**Work instructions:** Render every line of the data exactly as written, and leave out the pictures.

Provided entries START

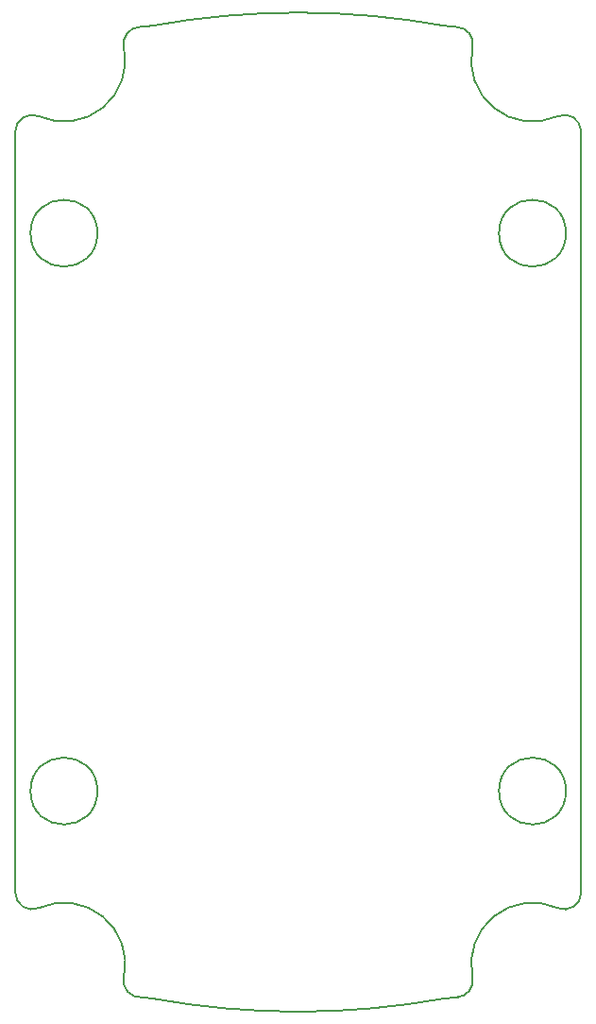
<source format=gbr>
%TF.GenerationSoftware,KiCad,Pcbnew,(6.0.4)*%
%TF.CreationDate,2022-04-29T23:06:03+08:00*%
%TF.ProjectId,RFID-mobileV_1_0,52464944-2d6d-46f6-9269-6c65565f315f,rev?*%
%TF.SameCoordinates,Original*%
%TF.FileFunction,Profile,NP*%
%FSLAX46Y46*%
G04 Gerber Fmt 4.6, Leading zero omitted, Abs format (unit mm)*
G04 Created by KiCad (PCBNEW (6.0.4)) date 2022-04-29 23:06:03*
%MOMM*%
%LPD*%
G01*
G04 APERTURE LIST*
%TA.AperFunction,Profile*%
%ADD10C,0.200000*%
%TD*%
G04 APERTURE END LIST*
D10*
X66162776Y-90434479D02*
G75*
G03*
X64050435Y-91803818I-612276J-1369421D01*
G01*
X102469116Y-82318881D02*
G75*
G03*
X76346883Y-82318881I-13061116J-71719219D01*
G01*
X112653221Y-161392795D02*
G75*
G03*
X105033277Y-167580860I-2245231J-5020845D01*
G01*
X76346884Y-169508400D02*
G75*
G03*
X102469115Y-169508400I13061116J71719900D01*
G01*
X73781030Y-167588562D02*
G75*
G03*
X75371109Y-169403804I1465370J-320438D01*
G01*
X114765557Y-160023467D02*
X114765557Y-91803818D01*
X71407996Y-150913642D02*
G75*
G03*
X71407996Y-150913642I-3000000J0D01*
G01*
X64050435Y-91803818D02*
X64050435Y-160023467D01*
X102469098Y-82318982D02*
G75*
G03*
X103567409Y-82426504I1199602J6590382D01*
G01*
X105033530Y-84245172D02*
G75*
G03*
X103567409Y-82426504I-1465630J318772D01*
G01*
X103712608Y-169400262D02*
X103556784Y-169399154D01*
X105033507Y-84245167D02*
G75*
G03*
X112653223Y-90434494I5374493J-1168433D01*
G01*
X113407996Y-150913642D02*
G75*
G03*
X113407996Y-150913642I-3000000J0D01*
G01*
X71407996Y-100913642D02*
G75*
G03*
X71407996Y-100913642I-3000000J0D01*
G01*
X76346900Y-169508315D02*
G75*
G03*
X75371109Y-169403804I-1198000J-6577785D01*
G01*
X66162767Y-90434500D02*
G75*
G03*
X73782456Y-84245231I2245223J5020860D01*
G01*
X73781035Y-167588563D02*
G75*
G03*
X66162770Y-161392790I-5373005J1174963D01*
G01*
X114765552Y-91803818D02*
G75*
G03*
X112653223Y-90434494I-1500052J-82D01*
G01*
X103556784Y-169399086D02*
G75*
G03*
X105033277Y-167580860I10616J1499986D01*
G01*
X75229999Y-82426681D02*
G75*
G03*
X76346901Y-82318976I-81099J6685981D01*
G01*
X103712608Y-169400256D02*
G75*
G03*
X102469099Y-169508309I-45408J-6686844D01*
G01*
X75229998Y-82426612D02*
G75*
G03*
X73782456Y-84245231I18202J-1499888D01*
G01*
X112653235Y-161392763D02*
G75*
G03*
X114765557Y-160023467I612365J1369263D01*
G01*
X64050416Y-160023467D02*
G75*
G03*
X66162770Y-161392790I1499984J-33D01*
G01*
X113407996Y-100913642D02*
G75*
G03*
X113407996Y-100913642I-3000000J0D01*
G01*
M02*

</source>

Provided entries END

**Task solution:**
<source format=gbr>
%TF.GenerationSoftware,KiCad,Pcbnew,(6.0.4)*%
%TF.CreationDate,2022-04-29T23:06:03+08:00*%
%TF.ProjectId,RFID-mobileV_1_0,52464944-2d6d-46f6-9269-6c65565f315f,rev?*%
%TF.SameCoordinates,Original*%
%TF.FileFunction,Profile,NP*%
%FSLAX46Y46*%
G04 Gerber Fmt 4.6, Leading zero omitted, Abs format (unit mm)*
G04 Created by KiCad (PCBNEW (6.0.4)) date 2022-04-29 23:06:03*
%MOMM*%
%LPD*%
G01*
G04 APERTURE LIST*
%TA.AperFunction,Profile*%
%ADD10C,0.200000*%
%TD*%
G04 APERTURE END LIST*
D10*
X66162776Y-90434479D02*
G75*
G03*
X64050435Y-91803818I-612276J-1369421D01*
G01*
X102469116Y-82318881D02*
G75*
G03*
X76346883Y-82318881I-13061116J-71719219D01*
G01*
X112653221Y-161392795D02*
G75*
G03*
X105033277Y-167580860I-2245231J-5020845D01*
G01*
X76346884Y-169508400D02*
G75*
G03*
X102469115Y-169508400I13061116J71719900D01*
G01*
X73781030Y-167588562D02*
G75*
G03*
X75371109Y-169403804I1465370J-320438D01*
G01*
X114765557Y-160023467D02*
X114765557Y-91803818D01*
X71407996Y-150913642D02*
G75*
G03*
X71407996Y-150913642I-3000000J0D01*
G01*
X64050435Y-91803818D02*
X64050435Y-160023467D01*
X102469098Y-82318982D02*
G75*
G03*
X103567409Y-82426504I1199602J6590382D01*
G01*
X105033530Y-84245172D02*
G75*
G03*
X103567409Y-82426504I-1465630J318772D01*
G01*
X103712608Y-169400262D02*
X103556784Y-169399154D01*
X105033507Y-84245167D02*
G75*
G03*
X112653223Y-90434494I5374493J-1168433D01*
G01*
X113407996Y-150913642D02*
G75*
G03*
X113407996Y-150913642I-3000000J0D01*
G01*
X71407996Y-100913642D02*
G75*
G03*
X71407996Y-100913642I-3000000J0D01*
G01*
X76346900Y-169508315D02*
G75*
G03*
X75371109Y-169403804I-1198000J-6577785D01*
G01*
X66162767Y-90434500D02*
G75*
G03*
X73782456Y-84245231I2245223J5020860D01*
G01*
X73781035Y-167588563D02*
G75*
G03*
X66162770Y-161392790I-5373005J1174963D01*
G01*
X114765552Y-91803818D02*
G75*
G03*
X112653223Y-90434494I-1500052J-82D01*
G01*
X103556784Y-169399086D02*
G75*
G03*
X105033277Y-167580860I10616J1499986D01*
G01*
X75229999Y-82426681D02*
G75*
G03*
X76346901Y-82318976I-81099J6685981D01*
G01*
X103712608Y-169400256D02*
G75*
G03*
X102469099Y-169508309I-45408J-6686844D01*
G01*
X75229998Y-82426612D02*
G75*
G03*
X73782456Y-84245231I18202J-1499888D01*
G01*
X112653235Y-161392763D02*
G75*
G03*
X114765557Y-160023467I612365J1369263D01*
G01*
X64050416Y-160023467D02*
G75*
G03*
X66162770Y-161392790I1499984J-33D01*
G01*
X113407996Y-100913642D02*
G75*
G03*
X113407996Y-100913642I-3000000J0D01*
G01*
M02*

</source>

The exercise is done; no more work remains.